> **YOUR ASSIGNMENT**: Find the line in the entries below that contains "67307 | 32x40 | 2/2 |". Repeat it exactly, and every line after it through the line that contains "87102 | 40x60 | 3/3 |".

> **THE RECORDS**:
= = = = =

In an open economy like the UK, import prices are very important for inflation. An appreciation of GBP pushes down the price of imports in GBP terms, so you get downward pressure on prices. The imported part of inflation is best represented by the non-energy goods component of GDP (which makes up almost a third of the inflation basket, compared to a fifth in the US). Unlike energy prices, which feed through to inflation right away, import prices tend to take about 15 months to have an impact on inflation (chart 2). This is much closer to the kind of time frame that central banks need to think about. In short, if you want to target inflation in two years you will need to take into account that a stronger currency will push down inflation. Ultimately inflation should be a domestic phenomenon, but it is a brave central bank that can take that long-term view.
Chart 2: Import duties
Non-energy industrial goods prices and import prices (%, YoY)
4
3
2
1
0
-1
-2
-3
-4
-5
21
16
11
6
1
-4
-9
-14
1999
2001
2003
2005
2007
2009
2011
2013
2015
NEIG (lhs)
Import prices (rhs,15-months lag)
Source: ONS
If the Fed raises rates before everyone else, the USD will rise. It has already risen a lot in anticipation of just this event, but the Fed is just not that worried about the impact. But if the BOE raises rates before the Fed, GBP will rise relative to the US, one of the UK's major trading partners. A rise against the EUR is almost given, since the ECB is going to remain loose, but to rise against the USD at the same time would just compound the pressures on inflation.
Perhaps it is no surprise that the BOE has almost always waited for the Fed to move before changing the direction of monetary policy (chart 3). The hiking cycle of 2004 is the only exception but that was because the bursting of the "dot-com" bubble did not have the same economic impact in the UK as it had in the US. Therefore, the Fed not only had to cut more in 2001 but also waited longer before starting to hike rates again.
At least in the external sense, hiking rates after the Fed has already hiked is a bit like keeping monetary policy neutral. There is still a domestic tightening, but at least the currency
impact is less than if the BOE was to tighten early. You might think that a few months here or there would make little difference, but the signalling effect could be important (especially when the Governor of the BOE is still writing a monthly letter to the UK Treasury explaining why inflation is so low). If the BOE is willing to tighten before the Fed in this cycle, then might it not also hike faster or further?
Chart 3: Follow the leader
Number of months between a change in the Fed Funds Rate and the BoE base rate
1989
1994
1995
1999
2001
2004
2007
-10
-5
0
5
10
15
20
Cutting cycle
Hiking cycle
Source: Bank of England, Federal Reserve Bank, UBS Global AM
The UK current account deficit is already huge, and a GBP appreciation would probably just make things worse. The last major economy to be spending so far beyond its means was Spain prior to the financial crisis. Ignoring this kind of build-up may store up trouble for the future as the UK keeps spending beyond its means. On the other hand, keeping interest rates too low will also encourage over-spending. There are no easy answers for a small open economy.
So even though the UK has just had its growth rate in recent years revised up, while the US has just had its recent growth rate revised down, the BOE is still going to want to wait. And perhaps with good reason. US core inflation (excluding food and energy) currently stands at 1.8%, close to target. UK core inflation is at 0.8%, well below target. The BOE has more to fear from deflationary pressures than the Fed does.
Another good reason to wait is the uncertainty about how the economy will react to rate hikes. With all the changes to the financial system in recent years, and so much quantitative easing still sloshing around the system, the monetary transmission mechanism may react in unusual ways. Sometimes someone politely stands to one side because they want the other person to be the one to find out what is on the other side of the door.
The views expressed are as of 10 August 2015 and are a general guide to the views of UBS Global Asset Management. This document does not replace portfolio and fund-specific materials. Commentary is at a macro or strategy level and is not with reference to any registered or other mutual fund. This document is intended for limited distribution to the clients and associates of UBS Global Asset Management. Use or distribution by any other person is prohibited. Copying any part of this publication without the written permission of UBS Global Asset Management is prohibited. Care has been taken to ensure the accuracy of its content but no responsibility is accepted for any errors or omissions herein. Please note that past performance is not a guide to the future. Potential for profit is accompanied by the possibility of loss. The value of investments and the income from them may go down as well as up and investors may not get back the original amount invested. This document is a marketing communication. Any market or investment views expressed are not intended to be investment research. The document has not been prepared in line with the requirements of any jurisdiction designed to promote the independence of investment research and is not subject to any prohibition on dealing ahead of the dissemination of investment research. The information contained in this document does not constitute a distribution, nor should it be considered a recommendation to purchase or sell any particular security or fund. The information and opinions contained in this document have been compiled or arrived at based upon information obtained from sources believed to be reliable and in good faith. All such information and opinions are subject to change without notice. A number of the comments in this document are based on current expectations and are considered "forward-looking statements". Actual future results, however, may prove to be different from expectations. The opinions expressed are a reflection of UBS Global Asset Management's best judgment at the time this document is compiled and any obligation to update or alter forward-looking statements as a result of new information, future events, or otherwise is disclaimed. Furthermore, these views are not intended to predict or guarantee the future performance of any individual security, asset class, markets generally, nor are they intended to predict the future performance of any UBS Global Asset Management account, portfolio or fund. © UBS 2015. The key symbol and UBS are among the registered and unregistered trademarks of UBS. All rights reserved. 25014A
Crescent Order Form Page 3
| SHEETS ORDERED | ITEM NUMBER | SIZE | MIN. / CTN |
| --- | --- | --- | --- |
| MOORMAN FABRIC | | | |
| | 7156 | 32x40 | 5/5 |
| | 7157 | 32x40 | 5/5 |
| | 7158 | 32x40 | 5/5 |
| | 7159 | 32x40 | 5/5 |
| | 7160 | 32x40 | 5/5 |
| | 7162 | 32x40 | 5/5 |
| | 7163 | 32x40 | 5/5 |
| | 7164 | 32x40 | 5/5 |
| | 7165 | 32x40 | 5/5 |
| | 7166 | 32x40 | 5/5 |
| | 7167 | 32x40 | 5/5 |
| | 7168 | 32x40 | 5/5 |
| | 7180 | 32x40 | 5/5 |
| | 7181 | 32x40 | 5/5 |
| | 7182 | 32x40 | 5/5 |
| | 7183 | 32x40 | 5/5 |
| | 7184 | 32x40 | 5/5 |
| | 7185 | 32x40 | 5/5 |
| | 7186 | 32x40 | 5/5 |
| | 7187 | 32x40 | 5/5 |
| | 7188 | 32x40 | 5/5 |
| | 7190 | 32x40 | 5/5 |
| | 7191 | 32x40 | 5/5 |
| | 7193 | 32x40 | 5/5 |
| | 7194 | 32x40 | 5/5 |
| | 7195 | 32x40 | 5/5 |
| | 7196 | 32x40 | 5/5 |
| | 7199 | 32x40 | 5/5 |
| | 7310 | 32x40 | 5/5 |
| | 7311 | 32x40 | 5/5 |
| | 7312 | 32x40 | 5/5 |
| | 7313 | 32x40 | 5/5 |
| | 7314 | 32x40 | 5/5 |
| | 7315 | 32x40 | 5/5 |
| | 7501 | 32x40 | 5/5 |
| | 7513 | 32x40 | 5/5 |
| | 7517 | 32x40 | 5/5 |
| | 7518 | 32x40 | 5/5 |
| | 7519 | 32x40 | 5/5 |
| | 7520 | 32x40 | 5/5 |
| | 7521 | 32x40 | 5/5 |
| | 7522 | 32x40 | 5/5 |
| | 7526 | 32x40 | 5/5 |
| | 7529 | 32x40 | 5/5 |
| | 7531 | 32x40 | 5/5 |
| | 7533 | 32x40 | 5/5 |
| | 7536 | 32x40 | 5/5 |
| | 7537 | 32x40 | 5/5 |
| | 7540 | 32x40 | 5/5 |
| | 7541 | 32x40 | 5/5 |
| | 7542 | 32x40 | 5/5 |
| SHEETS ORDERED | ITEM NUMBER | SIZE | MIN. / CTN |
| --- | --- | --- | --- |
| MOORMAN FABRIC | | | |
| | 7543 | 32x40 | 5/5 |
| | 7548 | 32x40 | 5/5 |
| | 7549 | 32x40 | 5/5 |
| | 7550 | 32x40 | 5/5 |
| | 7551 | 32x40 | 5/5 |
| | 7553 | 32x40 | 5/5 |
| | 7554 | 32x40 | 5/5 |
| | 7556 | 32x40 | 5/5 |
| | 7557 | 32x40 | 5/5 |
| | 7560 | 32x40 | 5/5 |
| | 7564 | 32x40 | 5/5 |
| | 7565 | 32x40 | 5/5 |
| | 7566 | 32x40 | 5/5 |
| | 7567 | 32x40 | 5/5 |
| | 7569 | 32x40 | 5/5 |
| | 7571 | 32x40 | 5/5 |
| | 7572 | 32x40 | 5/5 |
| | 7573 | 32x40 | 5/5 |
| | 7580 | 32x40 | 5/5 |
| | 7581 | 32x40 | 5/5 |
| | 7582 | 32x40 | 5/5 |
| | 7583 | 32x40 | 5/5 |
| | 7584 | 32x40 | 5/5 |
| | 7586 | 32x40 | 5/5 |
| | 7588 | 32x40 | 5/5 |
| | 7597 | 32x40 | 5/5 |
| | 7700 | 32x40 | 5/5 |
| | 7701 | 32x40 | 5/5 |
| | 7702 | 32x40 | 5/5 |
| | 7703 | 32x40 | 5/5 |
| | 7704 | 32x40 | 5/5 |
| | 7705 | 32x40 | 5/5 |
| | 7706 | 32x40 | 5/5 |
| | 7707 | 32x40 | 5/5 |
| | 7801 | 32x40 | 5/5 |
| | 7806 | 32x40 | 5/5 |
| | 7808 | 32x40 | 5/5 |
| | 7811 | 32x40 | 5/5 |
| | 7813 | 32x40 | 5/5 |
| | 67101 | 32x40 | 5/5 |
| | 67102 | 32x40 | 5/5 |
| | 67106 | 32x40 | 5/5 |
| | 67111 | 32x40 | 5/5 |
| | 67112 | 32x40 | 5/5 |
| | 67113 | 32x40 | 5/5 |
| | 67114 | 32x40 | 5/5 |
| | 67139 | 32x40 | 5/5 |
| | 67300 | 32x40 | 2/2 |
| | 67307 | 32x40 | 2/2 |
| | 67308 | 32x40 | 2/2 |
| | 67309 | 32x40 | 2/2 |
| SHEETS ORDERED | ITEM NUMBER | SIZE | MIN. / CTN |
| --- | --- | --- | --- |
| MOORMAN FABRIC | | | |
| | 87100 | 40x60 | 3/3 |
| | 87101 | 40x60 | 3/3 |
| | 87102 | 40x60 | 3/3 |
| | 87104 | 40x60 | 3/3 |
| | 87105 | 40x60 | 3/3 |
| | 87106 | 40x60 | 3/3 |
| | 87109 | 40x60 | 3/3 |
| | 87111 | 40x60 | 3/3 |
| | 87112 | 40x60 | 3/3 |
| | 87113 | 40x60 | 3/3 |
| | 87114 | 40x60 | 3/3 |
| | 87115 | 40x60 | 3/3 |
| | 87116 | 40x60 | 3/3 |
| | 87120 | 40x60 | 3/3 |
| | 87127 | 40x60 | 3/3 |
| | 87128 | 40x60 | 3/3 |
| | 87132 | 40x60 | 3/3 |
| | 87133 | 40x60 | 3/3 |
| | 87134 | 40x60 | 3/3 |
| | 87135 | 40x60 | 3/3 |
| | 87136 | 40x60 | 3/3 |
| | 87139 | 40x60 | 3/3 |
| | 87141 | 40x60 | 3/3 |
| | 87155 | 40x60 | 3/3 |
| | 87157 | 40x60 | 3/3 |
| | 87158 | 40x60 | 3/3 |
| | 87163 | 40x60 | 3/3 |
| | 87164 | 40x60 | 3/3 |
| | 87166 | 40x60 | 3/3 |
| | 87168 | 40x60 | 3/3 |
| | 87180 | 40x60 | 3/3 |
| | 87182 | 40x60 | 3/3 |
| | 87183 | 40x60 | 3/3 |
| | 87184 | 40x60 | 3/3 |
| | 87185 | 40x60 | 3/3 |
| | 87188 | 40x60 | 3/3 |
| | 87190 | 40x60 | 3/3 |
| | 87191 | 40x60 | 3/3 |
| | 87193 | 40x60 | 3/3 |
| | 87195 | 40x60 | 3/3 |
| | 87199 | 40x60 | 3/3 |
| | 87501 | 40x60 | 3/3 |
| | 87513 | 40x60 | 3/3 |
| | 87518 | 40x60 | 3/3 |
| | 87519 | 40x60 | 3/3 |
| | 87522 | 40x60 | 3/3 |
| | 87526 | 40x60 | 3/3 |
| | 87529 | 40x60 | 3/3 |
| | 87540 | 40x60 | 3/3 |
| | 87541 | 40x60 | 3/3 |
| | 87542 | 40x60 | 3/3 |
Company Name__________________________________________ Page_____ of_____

= = = = =

> **RESULT BELOW**:
| | 67307 | 32x40 | 2/2 |
| | 67308 | 32x40 | 2/2 |
| | 67309 | 32x40 | 2/2 |
| SHEETS ORDERED | ITEM NUMBER | SIZE | MIN. / CTN |
| --- | --- | --- | --- |
| MOORMAN FABRIC | | | |
| | 87100 | 40x60 | 3/3 |
| | 87101 | 40x60 | 3/3 |
| | 87102 | 40x60 | 3/3 |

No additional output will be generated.